So each time I get asked the same token question, and I ponder my situation before finally saying the only seemingly reasonable answer: “I’m Filipina.” I say, but inside I know that I have lied due to the fact that I am not Filipina, but Filipina-American.
I’ve struggled with this issue my entire life. How two words can be so simple but still reflect so much confusion and complexity. But still, I know there are many others who have struggled with this issue as much as I have.
I’m referring to the “hyphen.” The in-between of two completely unique cultures, a child born of foreign spawn but raised under the ways of America. Caught in between two cultures, while still trying to stay true to oneself. I am completely Americanized, born in Texas, raised in Tennessee but still grasped under the values and traditions of a Filipino family.
My mother and father immigrated to the States right after they were married in the summer of ‘89: my father was studying to become a doctor, hopeful and starry-eyed about the opportunities of a promising new world. My mom: a young wife who had been strictly educated in a Catholic school under the guidance of nuns throughout her primary and undergraduate education. Soon after, in 1993 they bore me.
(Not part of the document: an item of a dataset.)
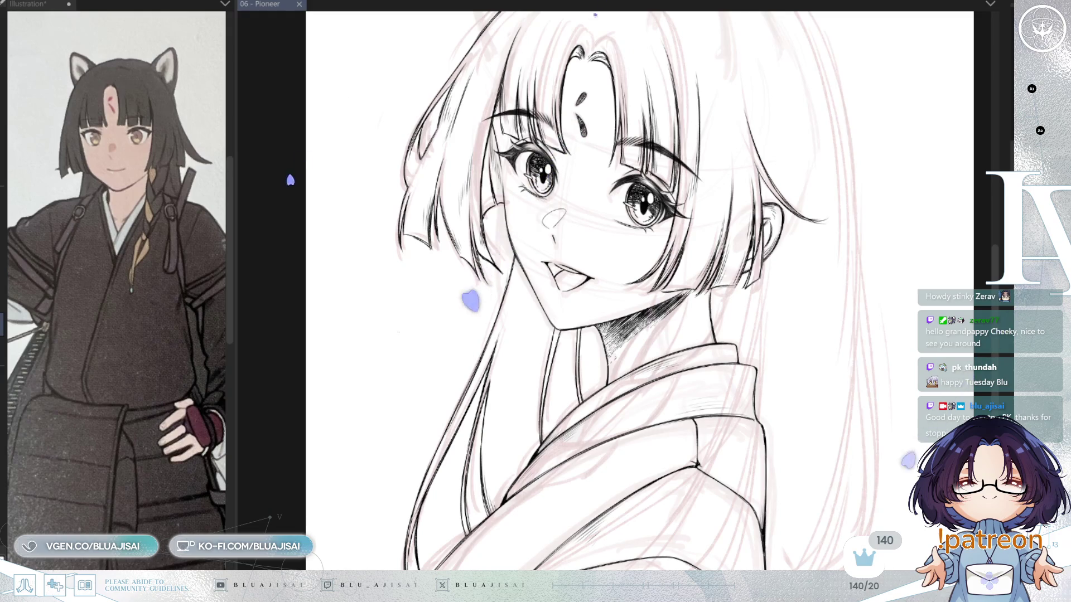
Zoom in and add a small touch-up stroke near the mouth.
scroll(535, 175, up, 3)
As I grew up and made friends, I saw the interaction between them and their mothers to be completely different from the one with mine. Their language, their topics of conversation. Often, what they talked about seemed taboo to my mother. Sometimes, I would get scolded and accused of “disrespect” because of the language I talked with my mother and I never understood it because when I saw my friends do the same, it was a normal daily routine. Suddenly, I fit the puzzle pieces together this summer.
“What is disrespect to your mother is what regular conversation is to you,” my wise grandmother replied to me. “Your mother seems to be Americanized due to the fact that she has lived here for 20 years. But beneath her lies the persona of a Filipina. Imagine being raised in the Philippines from 1st grade on up until college whiles you, all your life have always been an American. That’s why you clash.”
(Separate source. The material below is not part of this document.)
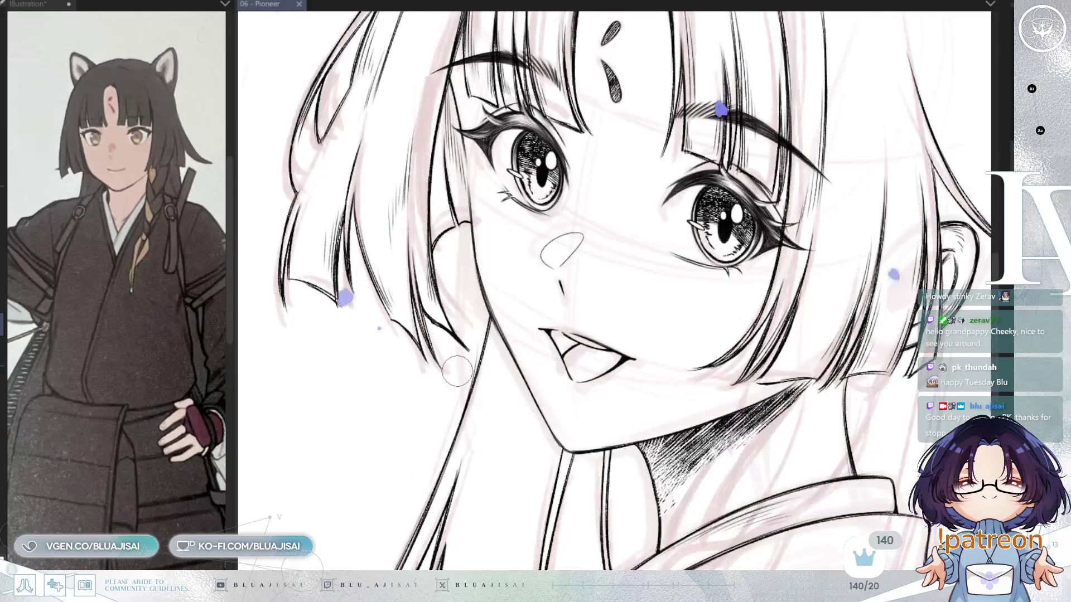
drag(489, 318, 493, 321)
Finally everything seemed to fit, all of the snaps and remarks from my parents of “respect,” and “culture.” Often, I saw flecks of disappointment in my father’s eyes whenever someone asked if I speak Filipino. There had so many events, so many situations when we culture clashed that it seemed only befitting that my grandmother said was right.
“Why did I end up with a child like you?”
“When I was your age, I never talked like you do to my mother.”
“You are nice to other people, but you aren’t nice to your parents.”
There could be so many answers to why I always have been scolded by my parents, but all my life I struggled with being the ideal “good girl.” But what I wasn’t the ideal “Filipina good girl.” My liberal political beliefs cannot be tolerated due to the strict upbringing of my mother, my interest in boys as a 16-year old girl are prohibited, the ideas that being a doctor is the only way you can be successful. Sure, not all Filipino parents are like this, but this sure isn’t what I learned from America.
It will be soon when I can talk to my parents about my double identification. But I hope they will see, as will others, that I am not Filipina. Sure, I look the part; I can play it in a movie, be a model for a Filipino company, etc. But inside, I will never be Filipina, because what beats will be an American heart. What lives and thrives is an American soul. What will always is the answer to every token question will just simply be: American.